Un manuel d'initiation à la philosophie politique plutôt complet et intéressant dans son approche. Pierre Manent se propose de nous aider à nous orienter dans le monde contemporain, à travers les grandes problématiques qui intéresse tout citoyen un tantinet impliqué : la nation, l'individu, les régimes politiques, la place des religions, le rôle du commerce, l'héritage du nazisme et du communisme... Mais ce qui va concentrer l'attention de l'auteur, c'est l'émancipation des hommes à travers ce qu'il dénomme les grandes séparations.
Ces séparations sont nombreuses et parfois poreuses: sciences et valeurs, individu et nation, religions et État, vie privée et vie puublique... Le but de l'homme moderne, nous affirme-t-il est de "créer le cadre de sa vie, le cadre le plus neutre, le cadre le plus vide même, afin de pouvoir ensuite vivre d'autant plus librement. Il affirme la Science pour pouvoir mieux affirmer la Liberté." Aussi, au fil de ces très denses 340 pages, nous allons explorer la mise en place historique de ces différentes séparations.
Pierre Manent fait appel aux plus éminentes figures de la philosophie politique pour étayer ses propos : Aristote, Machiavel, Rousseau, Hobbes, Marx, Tocqueville, Montesquieu, Kant... Il inscrit ces différentes approches dans une dialectique, dont il essaie de tirer le raisonnement le plus pertinent et le plus en phase avec notre vision moderne de la politique. De ce point de vue, on ne peut pas lui reprocher de se focaliser sur les auteurs qui l'arrangent. En revanche, on notera tout au long de son argumentation, une volonté assez indéboulonnable de présenter la démocratie libérale moderne comme l'aboutissement ultime de l'évolution politique humaine. Balayant d'un revers de la main les monarchies, régimes communistes ou hybrides, en manquant parfois de mise en perspective ou de recul.

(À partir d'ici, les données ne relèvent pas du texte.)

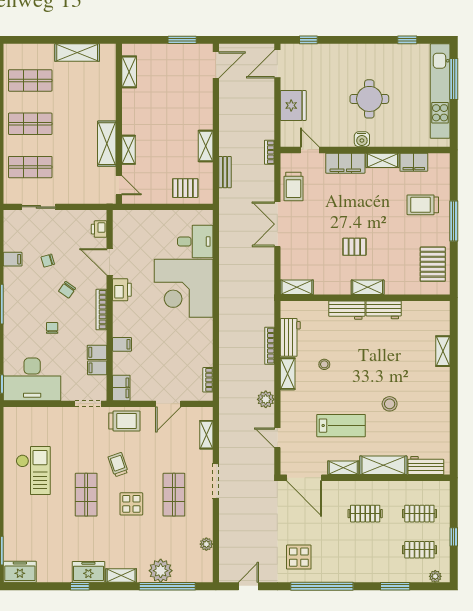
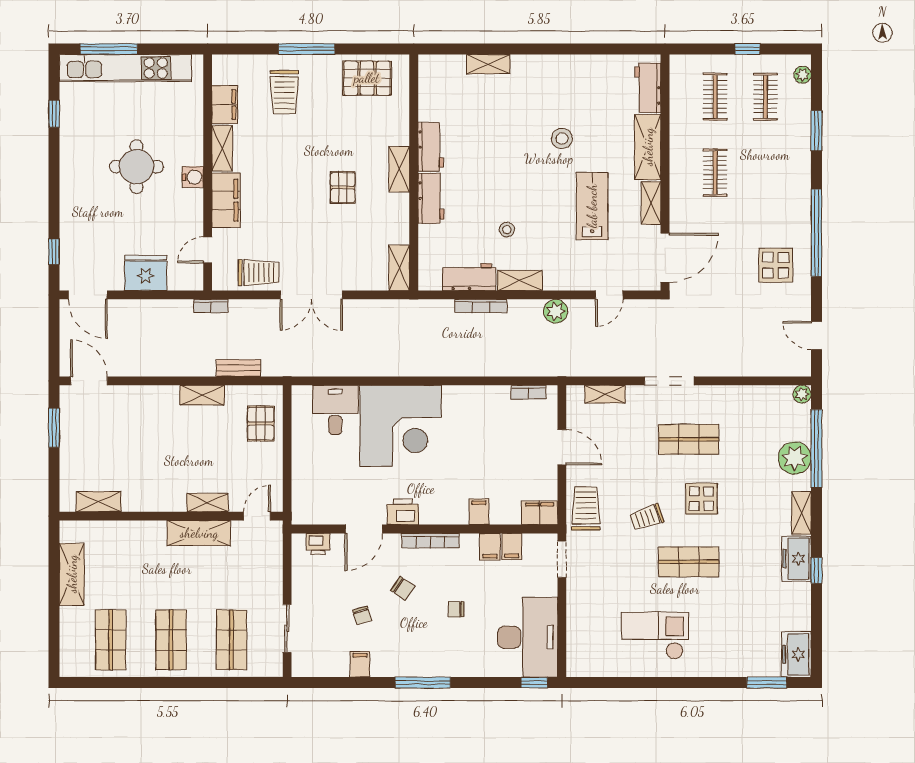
plant: (206, 544) -> (802, 394), moved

Cours "familier" annonce le titre ? Dans un sens oui, puisqu'il nous parle principalement de ce que l'on connaît et de notre environnement politique immédiat : des démocraties occidentales, mais surtout notre république française et le système démocratique qu'elle bâtit depuis 1789. Qu'en est-il des régimes plus autoritaires dont semblent s’accommoder d'autres populations, comme en Russie ? Que dire de la mise en place extrêmement laborieuse de systèmes démocratiques efficaces dans de nombreux pays d'Afrique ? Ces sujets sont un peu éludés.
Pierre Manent est assez cohérent et convaincant quand il vend la construction de l'individu au sein de la nation. Il l'est également quand il aspire à la "paix perpétuelle" kantienne tout en rappelant qu'elle ne sera pas réalisable à travers une évolution morale ultime de l'humanité, mais grâce à un système d'équilibre des intérêts (un état de "non-guerre" plutôt que de "paix" en somme). Il l'est un peu moins quand il invoque Nietzsche pour regretter la combattivité humaine et son inaction, quand il rejette le mariage homosexuel comme étant pâle imitation du mariage hétérosexuel, ou quand il s'inquiète de la fin de la politique et de l'avènement d'une ère "humanitaire". On s'étonnera aussi, qu'un ouvrage vantant les vertus de la reconnaissance de l'individu et de l'affirmation de la liberté, ne parle à aucun moment de l'anarchisme.
L'ouvrage date de 2004, et on se rend compte que la quinzaine d'années qui le sépare de nous lui confère quelques lacunes aux yeux du lecteur de 2020 (les questions environnementales et migratoires, le retour en force des thématiques de démocraties directes, la faillite des partis politiques traditionnels ne sont que quelques exemples de thématiques qui font défaut à ce manuel).